*** Passage for review ***

Studio album by Monica
- Released: September 11, 2002 (Japan)
- Recorded: 2000–2002
- Genre: R&B
- Length: 47:24
- Label: J
- Producers: Dallas Austin; Peter Biker; Bryan Michael Cox; Jermaine Dupri; David Foster; Fred Jerkins III; Rodney "Darkchild" Jerkins; Soulshock & Karlin; Ric Wake;

Monica chronology
| The Boy Is Mine (1998) | All Eyez on Me (2002) | After the Storm (2003) |

Singles from All Eyez on Me
- "All Eyez on Me" Released: June 17, 2002;

= All Eyez on Me (Monica album) =

All Eyez on Me is the third album by the American recording artist Monica. Named after its lead single "All Eyez on Me", it marked the singer's first record under Clive Davis's J Records roster, and was first released on September 11, 2002, in Japan. The tracks on the album are a mixture of uptempo songs and ballads, and it was crafted by producers such as Dallas Austin, Bryan Michael Cox, Jermaine Dupri, Rodney "Darkchild" Jerkins, and Soulshock & Karlin.

Released to mixed reviews by music critics, the album reached number 14 on the Japanese Albums chart. Its preceding lead single, "All Eyez on Me", achieved moderate commercial success on the charts. Expected to be released on November 12, 2002, in the United States, the album was eventually put on hold after being heavily bootlegged following its Japanese release and became widely available through Internet file-sharing services. The album was then partially re-recorded and retooled as After the Storm in 2003 with original album cut, "U Should've Known Better", released as its fourth single in 2004.

*** End of Passage for review ***
*** Supplied information ***

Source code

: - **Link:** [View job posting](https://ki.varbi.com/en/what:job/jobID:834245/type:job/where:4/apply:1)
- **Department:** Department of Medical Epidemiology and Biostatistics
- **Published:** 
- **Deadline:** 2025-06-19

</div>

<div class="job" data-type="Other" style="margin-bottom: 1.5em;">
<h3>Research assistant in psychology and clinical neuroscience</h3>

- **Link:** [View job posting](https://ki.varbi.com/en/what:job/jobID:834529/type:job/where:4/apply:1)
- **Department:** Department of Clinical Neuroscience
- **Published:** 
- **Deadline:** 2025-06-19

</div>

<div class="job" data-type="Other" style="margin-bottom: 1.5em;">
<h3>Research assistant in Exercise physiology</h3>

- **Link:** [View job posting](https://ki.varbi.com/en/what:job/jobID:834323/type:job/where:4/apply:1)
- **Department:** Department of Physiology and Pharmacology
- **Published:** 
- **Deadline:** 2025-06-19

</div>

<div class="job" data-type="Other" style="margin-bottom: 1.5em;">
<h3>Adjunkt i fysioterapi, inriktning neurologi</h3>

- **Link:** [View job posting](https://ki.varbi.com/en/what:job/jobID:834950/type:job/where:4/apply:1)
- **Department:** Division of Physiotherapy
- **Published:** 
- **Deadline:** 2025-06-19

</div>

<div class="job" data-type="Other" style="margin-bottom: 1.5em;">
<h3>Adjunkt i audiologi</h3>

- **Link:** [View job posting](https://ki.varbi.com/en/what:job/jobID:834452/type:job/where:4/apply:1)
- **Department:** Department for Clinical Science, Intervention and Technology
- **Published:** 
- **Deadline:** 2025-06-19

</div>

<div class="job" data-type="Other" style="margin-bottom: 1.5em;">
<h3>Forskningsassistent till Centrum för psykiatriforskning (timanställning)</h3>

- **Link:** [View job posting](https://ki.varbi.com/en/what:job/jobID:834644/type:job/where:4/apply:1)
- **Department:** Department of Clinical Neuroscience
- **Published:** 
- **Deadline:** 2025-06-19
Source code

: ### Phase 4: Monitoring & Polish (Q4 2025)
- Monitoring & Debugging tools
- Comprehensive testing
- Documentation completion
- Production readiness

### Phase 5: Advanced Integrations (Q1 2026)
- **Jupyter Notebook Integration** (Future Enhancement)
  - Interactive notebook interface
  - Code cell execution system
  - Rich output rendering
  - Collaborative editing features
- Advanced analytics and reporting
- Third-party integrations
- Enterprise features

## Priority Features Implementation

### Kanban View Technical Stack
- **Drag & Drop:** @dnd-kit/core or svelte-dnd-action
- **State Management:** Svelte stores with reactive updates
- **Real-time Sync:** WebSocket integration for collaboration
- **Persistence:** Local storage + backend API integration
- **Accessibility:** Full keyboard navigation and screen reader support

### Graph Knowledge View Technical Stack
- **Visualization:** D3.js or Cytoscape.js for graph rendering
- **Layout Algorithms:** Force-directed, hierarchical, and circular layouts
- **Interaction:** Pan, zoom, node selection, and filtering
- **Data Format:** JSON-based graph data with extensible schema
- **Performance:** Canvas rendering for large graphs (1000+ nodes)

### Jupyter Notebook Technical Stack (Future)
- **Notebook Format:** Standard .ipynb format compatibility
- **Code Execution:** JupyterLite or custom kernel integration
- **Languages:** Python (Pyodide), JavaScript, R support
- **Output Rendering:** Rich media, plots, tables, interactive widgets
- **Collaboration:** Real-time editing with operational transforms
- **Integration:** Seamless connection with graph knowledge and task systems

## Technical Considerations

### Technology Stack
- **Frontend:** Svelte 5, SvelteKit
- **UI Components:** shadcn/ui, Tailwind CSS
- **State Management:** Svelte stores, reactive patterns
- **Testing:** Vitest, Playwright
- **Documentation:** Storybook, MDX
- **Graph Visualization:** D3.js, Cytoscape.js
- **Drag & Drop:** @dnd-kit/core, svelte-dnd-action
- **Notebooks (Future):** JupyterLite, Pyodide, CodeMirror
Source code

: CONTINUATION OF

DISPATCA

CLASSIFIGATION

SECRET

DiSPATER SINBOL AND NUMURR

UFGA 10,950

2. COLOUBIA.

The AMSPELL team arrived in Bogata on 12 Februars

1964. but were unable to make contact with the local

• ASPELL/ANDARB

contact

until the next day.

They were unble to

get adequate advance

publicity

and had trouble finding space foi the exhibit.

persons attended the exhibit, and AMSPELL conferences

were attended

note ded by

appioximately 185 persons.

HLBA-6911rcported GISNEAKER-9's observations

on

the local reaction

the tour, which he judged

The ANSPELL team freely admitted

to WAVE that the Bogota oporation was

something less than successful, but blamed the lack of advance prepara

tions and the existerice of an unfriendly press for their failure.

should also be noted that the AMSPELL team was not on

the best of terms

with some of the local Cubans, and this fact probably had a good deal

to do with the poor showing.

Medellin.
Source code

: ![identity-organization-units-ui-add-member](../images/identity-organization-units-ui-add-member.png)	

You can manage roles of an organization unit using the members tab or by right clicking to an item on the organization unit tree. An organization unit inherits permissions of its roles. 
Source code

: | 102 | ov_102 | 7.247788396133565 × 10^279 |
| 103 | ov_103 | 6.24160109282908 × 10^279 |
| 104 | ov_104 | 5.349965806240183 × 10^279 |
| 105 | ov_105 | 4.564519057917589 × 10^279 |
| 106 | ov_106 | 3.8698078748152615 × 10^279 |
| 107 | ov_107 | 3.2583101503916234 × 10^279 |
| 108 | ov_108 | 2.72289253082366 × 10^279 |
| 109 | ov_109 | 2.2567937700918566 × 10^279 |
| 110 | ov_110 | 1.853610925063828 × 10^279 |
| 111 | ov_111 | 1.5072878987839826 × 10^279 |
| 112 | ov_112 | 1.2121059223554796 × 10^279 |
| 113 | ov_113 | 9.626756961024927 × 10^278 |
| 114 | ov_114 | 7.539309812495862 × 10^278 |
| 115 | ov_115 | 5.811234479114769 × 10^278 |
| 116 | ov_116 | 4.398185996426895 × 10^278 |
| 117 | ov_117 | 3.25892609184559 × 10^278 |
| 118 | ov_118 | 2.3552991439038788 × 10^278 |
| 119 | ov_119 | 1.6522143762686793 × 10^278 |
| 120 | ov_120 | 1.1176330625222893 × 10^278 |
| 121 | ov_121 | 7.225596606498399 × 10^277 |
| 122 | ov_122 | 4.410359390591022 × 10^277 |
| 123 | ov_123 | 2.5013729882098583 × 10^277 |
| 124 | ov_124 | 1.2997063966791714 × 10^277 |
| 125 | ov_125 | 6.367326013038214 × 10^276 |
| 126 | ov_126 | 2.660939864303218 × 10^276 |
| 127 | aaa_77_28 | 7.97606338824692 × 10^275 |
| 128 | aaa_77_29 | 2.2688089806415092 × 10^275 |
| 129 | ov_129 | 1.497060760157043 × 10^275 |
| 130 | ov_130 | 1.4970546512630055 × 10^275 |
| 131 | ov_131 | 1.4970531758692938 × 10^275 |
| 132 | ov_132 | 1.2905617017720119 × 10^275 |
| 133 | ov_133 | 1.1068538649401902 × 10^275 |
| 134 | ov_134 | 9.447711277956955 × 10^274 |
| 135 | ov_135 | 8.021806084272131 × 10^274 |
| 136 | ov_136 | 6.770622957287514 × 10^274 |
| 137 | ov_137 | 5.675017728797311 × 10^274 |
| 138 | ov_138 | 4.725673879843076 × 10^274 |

*** End of Supplied information ***

→ **Assignment**:
Using the text about the album All Eyez on Me, decide whether each statement agrees with it. Answer yes or no for each, and quote the deciding words of the text. (a) The album was first released in the United States. (b) The album reached number 14 on the Japanese Albums chart. (c) "U Should've Known Better" was released as a single in 2004.

→ **Task result**:
(a) No: "was first released on September 11, 2002, in Japan."
(b) Yes: "the album reached number 14 on the Japanese Albums chart."
(c) Yes: "U Should've Known Better", released as its fourth single in 2004."